■ REQUIREMENT: Please restate the entries below word for word, leaving out any pictures.

■ INFORMATION:
※

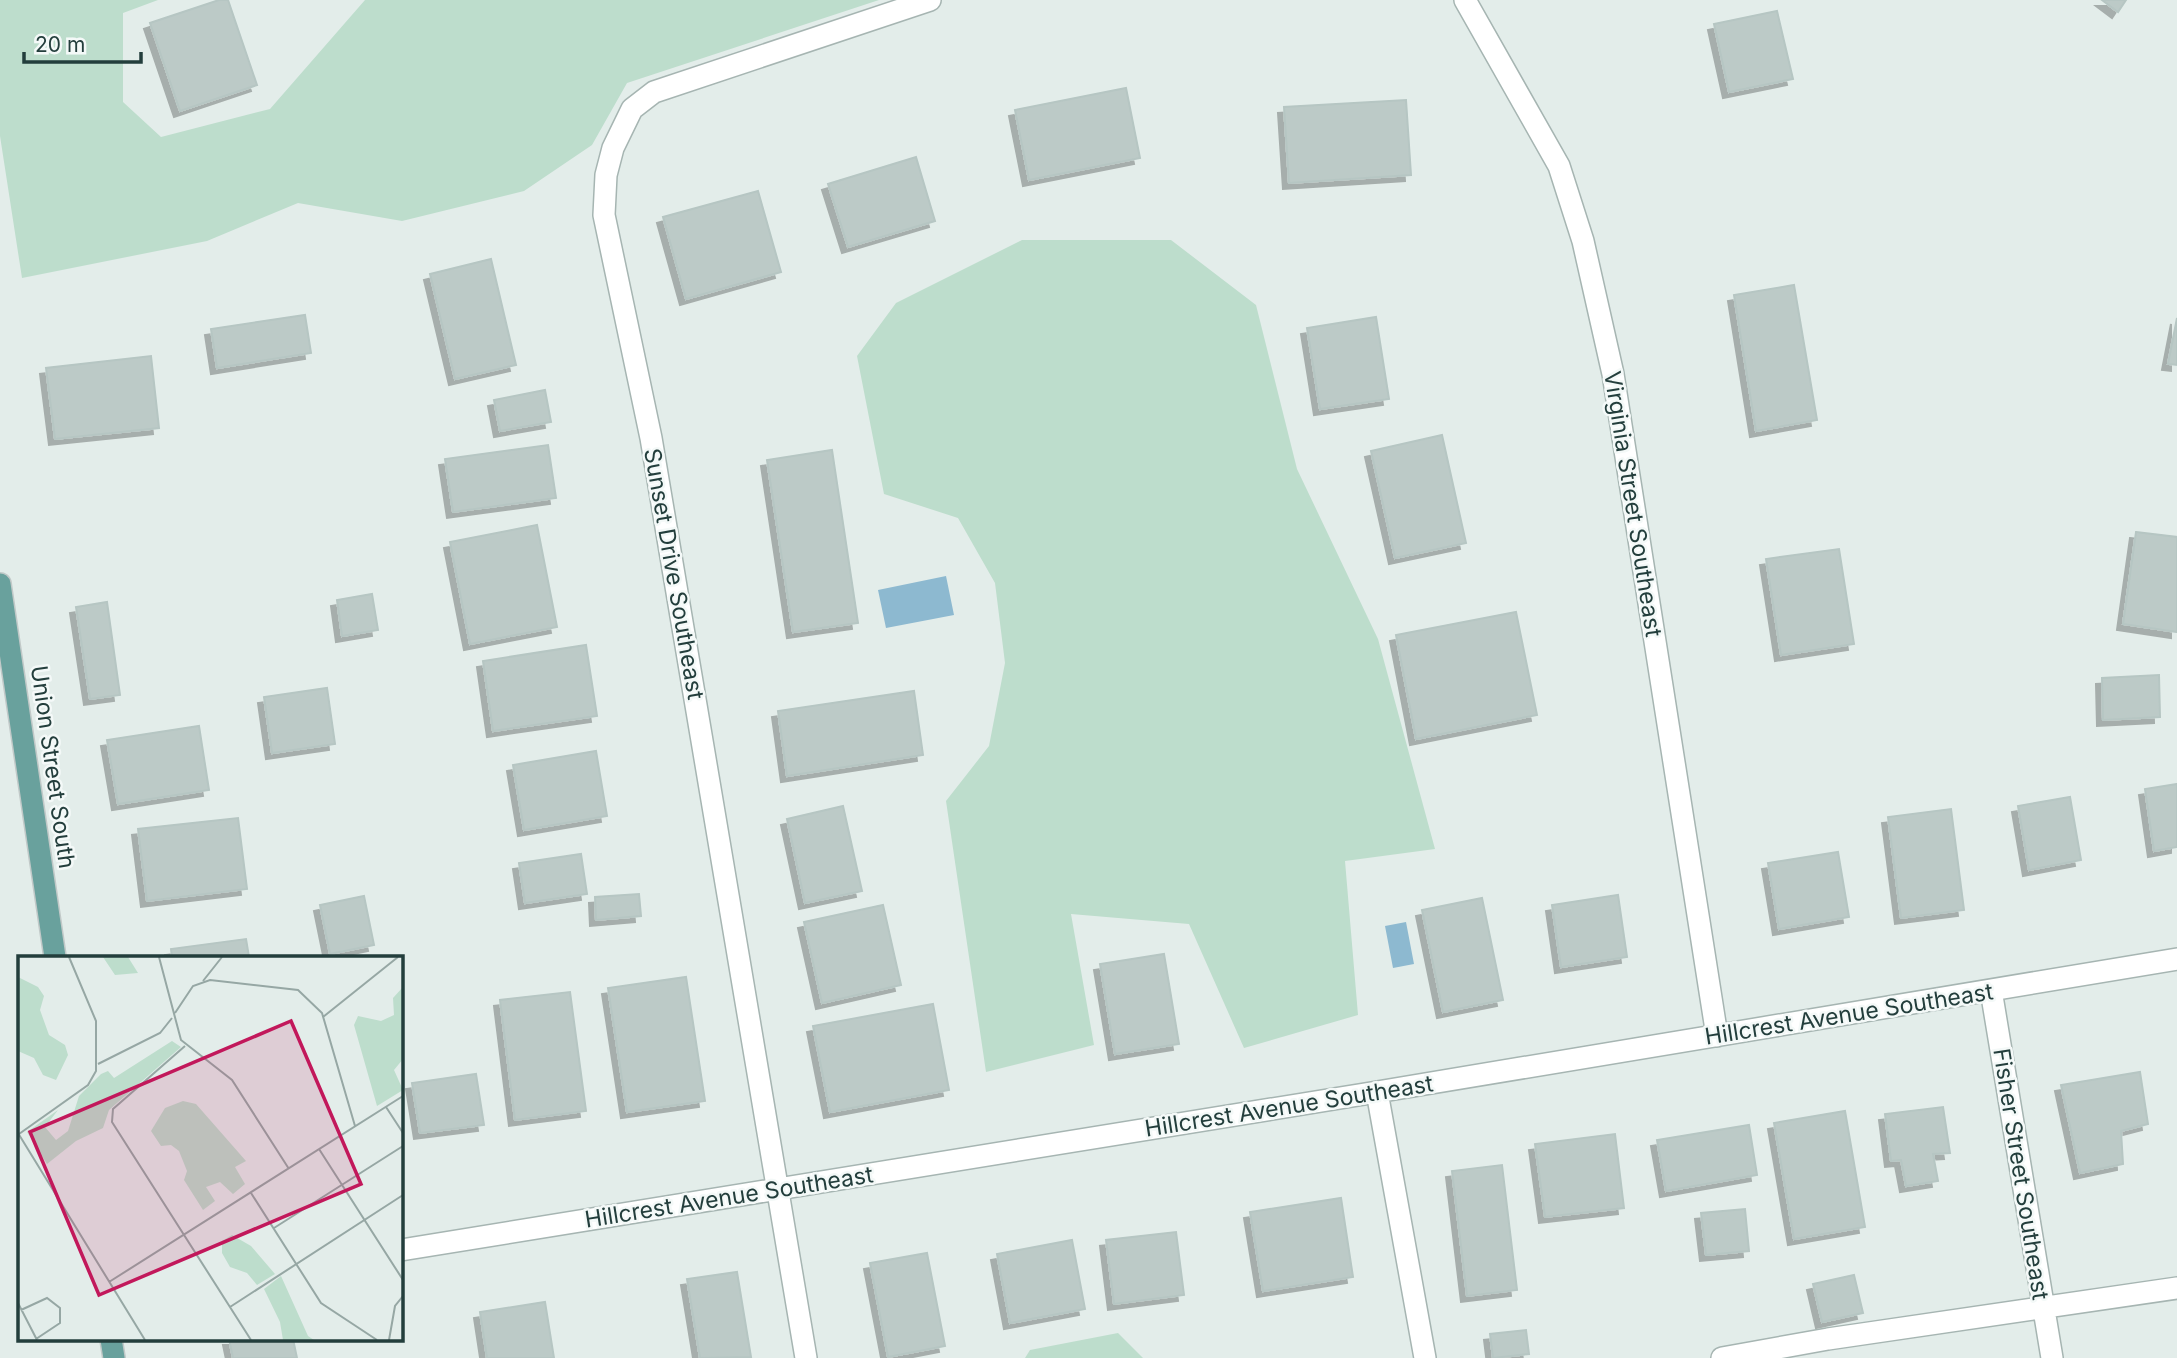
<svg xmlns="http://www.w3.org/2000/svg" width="2177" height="1358" viewBox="0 0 2177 1358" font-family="Inter,sans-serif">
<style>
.green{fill:#bdddcc}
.water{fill:#8db9d0}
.building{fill:#bccac7;stroke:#b6c6c3;stroke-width:2;filter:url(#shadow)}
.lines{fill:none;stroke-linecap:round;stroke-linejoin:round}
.minor-casing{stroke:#a6b5b2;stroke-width:24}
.major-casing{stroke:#c1c9c8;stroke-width:24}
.minor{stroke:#fff;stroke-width:21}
.major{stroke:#69a19d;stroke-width:21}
.labels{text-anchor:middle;stroke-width:5;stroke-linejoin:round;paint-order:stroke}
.street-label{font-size:23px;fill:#233e3c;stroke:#f4f9f8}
.inset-road{fill:none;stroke:#96a7a4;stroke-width:2}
.view{fill:#c2185b;fill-opacity:0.15;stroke:#c2185b;stroke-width:3.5}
.inset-edge{fill:none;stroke:#233e3c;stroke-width:3.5}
</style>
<defs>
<filter id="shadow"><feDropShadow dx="-6" dy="6" stdDeviation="0" flood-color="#0004"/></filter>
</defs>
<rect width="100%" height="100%" fill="#e3edea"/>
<path class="green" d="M0,0H158L123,13V102L161,137L270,109L365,0H879L627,83L592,145L524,191L402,221L298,203L207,241L22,278L0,136Z
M1022,240H1171L1256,305L1297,469L1378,639L1435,849L1345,861L1358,1015L1244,1048L1189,924L1071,914L1094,1045L986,1072L946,801L989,746L1005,663L995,583L958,518L884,494L857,356L896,303Z
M1118,1333L1143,1358H1025L1030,1350Z"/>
<path class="water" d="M946,576L954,615L886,628L878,590Z
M1406,922L1414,964L1393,968L1385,926Z"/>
<path class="building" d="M219,0H228L257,85L180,111L150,23Z
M2102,0H2126L2118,12Z
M1777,11L1793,79L1729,92L1714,24Z
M1126,88L1140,158L1029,180L1015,110Z
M1406,100L1411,175L1289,183L1284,107Z
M916,157L935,221L848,247L828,184Z
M758,191L781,272L686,299L663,217Z
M491,259L516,365L455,379L430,274Z
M1794,285L1817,420L1756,431L1734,295Z
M305,315L311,353L217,368L211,329Z
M1376,317L1389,399L1320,409L1307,328Z
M2177,318V365L2168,364Z
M151,356L159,428L55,439L46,368Z
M545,390L551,422L500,431L494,400Z
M1442,435L1466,543L1395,558L1371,451Z
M548,445L556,498L453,512L445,459Z
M832,450L858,623L793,632L767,460Z
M537,525L557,627L470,644L450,542Z
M2136,532L2177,537V632L2123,624Z
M1839,549L1854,644L1781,655L1766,559Z
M372,594L378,630L342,636L337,600Z
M107,602L120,695L90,699L76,607Z
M1516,612L1537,715L1416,739L1396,635Z
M586,645L597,716L493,731L483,661Z
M2159,675L2160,717L2103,720L2102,678Z
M327,688L335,744L272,753L264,697Z
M914,691L923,755L787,776L778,711Z
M199,726L209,790L118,804L107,740Z
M596,751L607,816L524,830L513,765Z
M2177,784V847L2154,851L2145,789Z
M2070,797L2081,860L2029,870L2018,806Z
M843,806L862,891L805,903L787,819Z
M1951,809L1964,910L1901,918L1888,817Z
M238,818L247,889L147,901L138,829Z
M1838,852L1849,917L1779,929L1768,863Z
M581,854L587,894L525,903L519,863Z
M639,894L641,916L596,920L595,897Z
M1618,895L1627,957L1561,967L1552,905Z
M364,896L374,945L330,954L320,905Z
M1482,898L1503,1000L1443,1012L1422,910Z
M883,905L901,985L822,1003L804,922Z
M246,939L249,957H172L171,949Z
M1164,954L1179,1044L1115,1054L1100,964Z
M686,977L705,1101L627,1112L608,988Z
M570,992L586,1111L515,1120L500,1000Z
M933,1004L949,1090L830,1112L813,1026Z
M2140,1072L2148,1124L2121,1131L2123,1164L2080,1173L2061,1085Z
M476,1074L484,1125L420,1133L412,1083Z
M1943,1107L1950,1153L1933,1154L1938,1181L1906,1186L1901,1160L1891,1161L1885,1114Z
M1845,1111L1865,1227L1794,1239L1774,1123Z
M1749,1125L1757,1175L1666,1191L1657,1140Z
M1615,1134L1624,1208L1545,1217L1535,1144Z
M1502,1165L1517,1290L1467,1296L1452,1171Z
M1341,1198L1353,1277L1263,1291L1250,1212Z
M1745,1209L1749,1251L1706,1255L1701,1213Z
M1176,1232L1184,1295L1114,1304L1106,1240Z
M1072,1240L1085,1309L1010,1323L997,1254Z
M927,1253L945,1346L888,1357L870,1263Z
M737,1272L751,1357L700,1358L687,1279Z
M1854,1275L1863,1313L1822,1322L1813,1284Z
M545,1302L554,1358H487L480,1312Z
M1526,1330L1529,1354L1493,1358L1490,1334Z
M229,1339H293L297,1358H233Z"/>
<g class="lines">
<defs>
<path id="minor" d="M1465,0L1559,166L1583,241L1613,374L1717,1036
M1991,990L2052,1358
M1377,1092L1425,1358
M401,1250L1377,1092L2177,959
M806,1358L651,438L604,215L606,175L613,148L632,109L654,92L930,0
M1722,1358L1828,1339L2177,1288"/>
<path id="major" d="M0,584L55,957
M111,1339L114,1358"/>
</defs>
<use href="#minor" class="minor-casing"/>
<use href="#major" class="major-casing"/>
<use href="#minor" class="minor"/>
<use href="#major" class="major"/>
</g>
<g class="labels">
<g class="street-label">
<text transform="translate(1633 504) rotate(81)" y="8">Virginia Street Southeast</text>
<text transform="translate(674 574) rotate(80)" y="8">Sunset Drive Southeast</text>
<text transform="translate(53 767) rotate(82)" y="8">Union Street South</text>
<text transform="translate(1849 1014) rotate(-9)" y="8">Hillcrest Avenue Southeast</text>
<text transform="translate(1289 1106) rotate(-9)" y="8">Hillcrest Avenue Southeast</text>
<text transform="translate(2021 1174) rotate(81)" y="8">Fisher Street Southeast</text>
<text transform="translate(729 1197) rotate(-9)" y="8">Hillcrest Avenue Southeast</text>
</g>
</g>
<g transform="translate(18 956)">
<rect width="385" height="385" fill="#e3edea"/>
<path d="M85,1H110L120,17L97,19ZM0,21L20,31L26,40L22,54L31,79L47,89L50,99L38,124L25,119L16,102L0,95ZM385,31V103L376,114L385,134L359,150L336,69L340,60L363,65L376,59L375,42ZM154,85L163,91L91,154L85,172L58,185L29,208L9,176L40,154L27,171L38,184L50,175L61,140L83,118L90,115L96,122ZM165,145L178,148L228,205L217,211L227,228L215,238L202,226L188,231L197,245L185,254L166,224L169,215L161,195L153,189L143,190L133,175L147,152ZM214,279L233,290L257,318L239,329L229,317L212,311L204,297V285ZM263,320L290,380L296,384H265L262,366L246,333Z" fill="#bdddcc"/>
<path class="inset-road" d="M141,1L163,84L214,124L271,213M185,25L204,1M157,57L175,30L192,24L280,34L304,57L337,170M305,61L380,1M167,90L95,153L94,166L233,384M80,108L142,77L154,62M368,151L385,177M0,177L127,384M1,178L70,129L78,115V65L51,1M301,193L385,324M233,237L303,347L359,384M256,272L385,190M91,326L385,140M0,347L19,384M212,351L385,239M3,354L29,342L42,352V367L18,383M371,384L377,350L385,340"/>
<path class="view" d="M273,65L343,228L81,339L12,176Z"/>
<rect width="385" height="385" class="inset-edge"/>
</g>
<path d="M24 52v10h117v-10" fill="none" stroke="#233e3c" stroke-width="3.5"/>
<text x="35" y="52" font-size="21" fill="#233e3c" stroke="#f4f9f8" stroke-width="5" paint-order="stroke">20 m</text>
</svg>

※

■ WRITTEN ANSWER:
<svg xmlns="http://www.w3.org/2000/svg" width="2177" height="1358" viewBox="0 0 2177 1358" font-family="Inter,sans-serif">
<style>
.green{fill:#bdddcc}
.water{fill:#8db9d0}
.building{fill:#bccac7;stroke:#b6c6c3;stroke-width:2;filter:url(#shadow)}
.lines{fill:none;stroke-linecap:round;stroke-linejoin:round}
.minor-casing{stroke:#a6b5b2;stroke-width:24}
.major-casing{stroke:#c1c9c8;stroke-width:24}
.minor{stroke:#fff;stroke-width:21}
.major{stroke:#69a19d;stroke-width:21}
.labels{text-anchor:middle;stroke-width:5;stroke-linejoin:round;paint-order:stroke}
.street-label{font-size:23px;fill:#233e3c;stroke:#f4f9f8}
.inset-road{fill:none;stroke:#96a7a4;stroke-width:2}
.view{fill:#c2185b;fill-opacity:0.15;stroke:#c2185b;stroke-width:3.5}
.inset-edge{fill:none;stroke:#233e3c;stroke-width:3.5}
</style>
<defs>
<filter id="shadow"><feDropShadow dx="-6" dy="6" stdDeviation="0" flood-color="#0004"/></filter>
</defs>
<rect width="100%" height="100%" fill="#e3edea"/>
<path class="green" d="M0,0H158L123,13V102L161,137L270,109L365,0H879L627,83L592,145L524,191L402,221L298,203L207,241L22,278L0,136Z
M1022,240H1171L1256,305L1297,469L1378,639L1435,849L1345,861L1358,1015L1244,1048L1189,924L1071,914L1094,1045L986,1072L946,801L989,746L1005,663L995,583L958,518L884,494L857,356L896,303Z
M1118,1333L1143,1358H1025L1030,1350Z"/>
<path class="water" d="M946,576L954,615L886,628L878,590Z
M1406,922L1414,964L1393,968L1385,926Z"/>
<path class="building" d="M219,0H228L257,85L180,111L150,23Z
M2102,0H2126L2118,12Z
M1777,11L1793,79L1729,92L1714,24Z
M1126,88L1140,158L1029,180L1015,110Z
M1406,100L1411,175L1289,183L1284,107Z
M916,157L935,221L848,247L828,184Z
M758,191L781,272L686,299L663,217Z
M491,259L516,365L455,379L430,274Z
M1794,285L1817,420L1756,431L1734,295Z
M305,315L311,353L217,368L211,329Z
M1376,317L1389,399L1320,409L1307,328Z
M2177,318V365L2168,364Z
M151,356L159,428L55,439L46,368Z
M545,390L551,422L500,431L494,400Z
M1442,435L1466,543L1395,558L1371,451Z
M548,445L556,498L453,512L445,459Z
M832,450L858,623L793,632L767,460Z
M537,525L557,627L470,644L450,542Z
M2136,532L2177,537V632L2123,624Z
M1839,549L1854,644L1781,655L1766,559Z
M372,594L378,630L342,636L337,600Z
M107,602L120,695L90,699L76,607Z
M1516,612L1537,715L1416,739L1396,635Z
M586,645L597,716L493,731L483,661Z
M2159,675L2160,717L2103,720L2102,678Z
M327,688L335,744L272,753L264,697Z
M914,691L923,755L787,776L778,711Z
M199,726L209,790L118,804L107,740Z
M596,751L607,816L524,830L513,765Z
M2177,784V847L2154,851L2145,789Z
M2070,797L2081,860L2029,870L2018,806Z
M843,806L862,891L805,903L787,819Z
M1951,809L1964,910L1901,918L1888,817Z
M238,818L247,889L147,901L138,829Z
M1838,852L1849,917L1779,929L1768,863Z
M581,854L587,894L525,903L519,863Z
M639,894L641,916L596,920L595,897Z
M1618,895L1627,957L1561,967L1552,905Z
M364,896L374,945L330,954L320,905Z
M1482,898L1503,1000L1443,1012L1422,910Z
M883,905L901,985L822,1003L804,922Z
M246,939L249,957H172L171,949Z
M1164,954L1179,1044L1115,1054L1100,964Z
M686,977L705,1101L627,1112L608,988Z
M570,992L586,1111L515,1120L500,1000Z
M933,1004L949,1090L830,1112L813,1026Z
M2140,1072L2148,1124L2121,1131L2123,1164L2080,1173L2061,1085Z
M476,1074L484,1125L420,1133L412,1083Z
M1943,1107L1950,1153L1933,1154L1938,1181L1906,1186L1901,1160L1891,1161L1885,1114Z
M1845,1111L1865,1227L1794,1239L1774,1123Z
M1749,1125L1757,1175L1666,1191L1657,1140Z
M1615,1134L1624,1208L1545,1217L1535,1144Z
M1502,1165L1517,1290L1467,1296L1452,1171Z
M1341,1198L1353,1277L1263,1291L1250,1212Z
M1745,1209L1749,1251L1706,1255L1701,1213Z
M1176,1232L1184,1295L1114,1304L1106,1240Z
M1072,1240L1085,1309L1010,1323L997,1254Z
M927,1253L945,1346L888,1357L870,1263Z
M737,1272L751,1357L700,1358L687,1279Z
M1854,1275L1863,1313L1822,1322L1813,1284Z
M545,1302L554,1358H487L480,1312Z
M1526,1330L1529,1354L1493,1358L1490,1334Z
M229,1339H293L297,1358H233Z"/>
<g class="lines">
<defs>
<path id="minor" d="M1465,0L1559,166L1583,241L1613,374L1717,1036
M1991,990L2052,1358
M1377,1092L1425,1358
M401,1250L1377,1092L2177,959
M806,1358L651,438L604,215L606,175L613,148L632,109L654,92L930,0
M1722,1358L1828,1339L2177,1288"/>
<path id="major" d="M0,584L55,957
M111,1339L114,1358"/>
</defs>
<use href="#minor" class="minor-casing"/>
<use href="#major" class="major-casing"/>
<use href="#minor" class="minor"/>
<use href="#major" class="major"/>
</g>
<g class="labels">
<g class="street-label">
<text transform="translate(1633 504) rotate(81)" y="8">Virginia Street Southeast</text>
<text transform="translate(674 574) rotate(80)" y="8">Sunset Drive Southeast</text>
<text transform="translate(53 767) rotate(82)" y="8">Union Street South</text>
<text transform="translate(1849 1014) rotate(-9)" y="8">Hillcrest Avenue Southeast</text>
<text transform="translate(1289 1106) rotate(-9)" y="8">Hillcrest Avenue Southeast</text>
<text transform="translate(2021 1174) rotate(81)" y="8">Fisher Street Southeast</text>
<text transform="translate(729 1197) rotate(-9)" y="8">Hillcrest Avenue Southeast</text>
</g>
</g>
<g transform="translate(18 956)">
<rect width="385" height="385" fill="#e3edea"/>
<path d="M85,1H110L120,17L97,19ZM0,21L20,31L26,40L22,54L31,79L47,89L50,99L38,124L25,119L16,102L0,95ZM385,31V103L376,114L385,134L359,150L336,69L340,60L363,65L376,59L375,42ZM154,85L163,91L91,154L85,172L58,185L29,208L9,176L40,154L27,171L38,184L50,175L61,140L83,118L90,115L96,122ZM165,145L178,148L228,205L217,211L227,228L215,238L202,226L188,231L197,245L185,254L166,224L169,215L161,195L153,189L143,190L133,175L147,152ZM214,279L233,290L257,318L239,329L229,317L212,311L204,297V285ZM263,320L290,380L296,384H265L262,366L246,333Z" fill="#bdddcc"/>
<path class="inset-road" d="M141,1L163,84L214,124L271,213M185,25L204,1M157,57L175,30L192,24L280,34L304,57L337,170M305,61L380,1M167,90L95,153L94,166L233,384M80,108L142,77L154,62M368,151L385,177M0,177L127,384M1,178L70,129L78,115V65L51,1M301,193L385,324M233,237L303,347L359,384M256,272L385,190M91,326L385,140M0,347L19,384M212,351L385,239M3,354L29,342L42,352V367L18,383M371,384L377,350L385,340"/>
<path class="view" d="M273,65L343,228L81,339L12,176Z"/>
<rect width="385" height="385" class="inset-edge"/>
</g>
<path d="M24 52v10h117v-10" fill="none" stroke="#233e3c" stroke-width="3.5"/>
<text x="35" y="52" font-size="21" fill="#233e3c" stroke="#f4f9f8" stroke-width="5" paint-order="stroke">20 m</text>
</svg>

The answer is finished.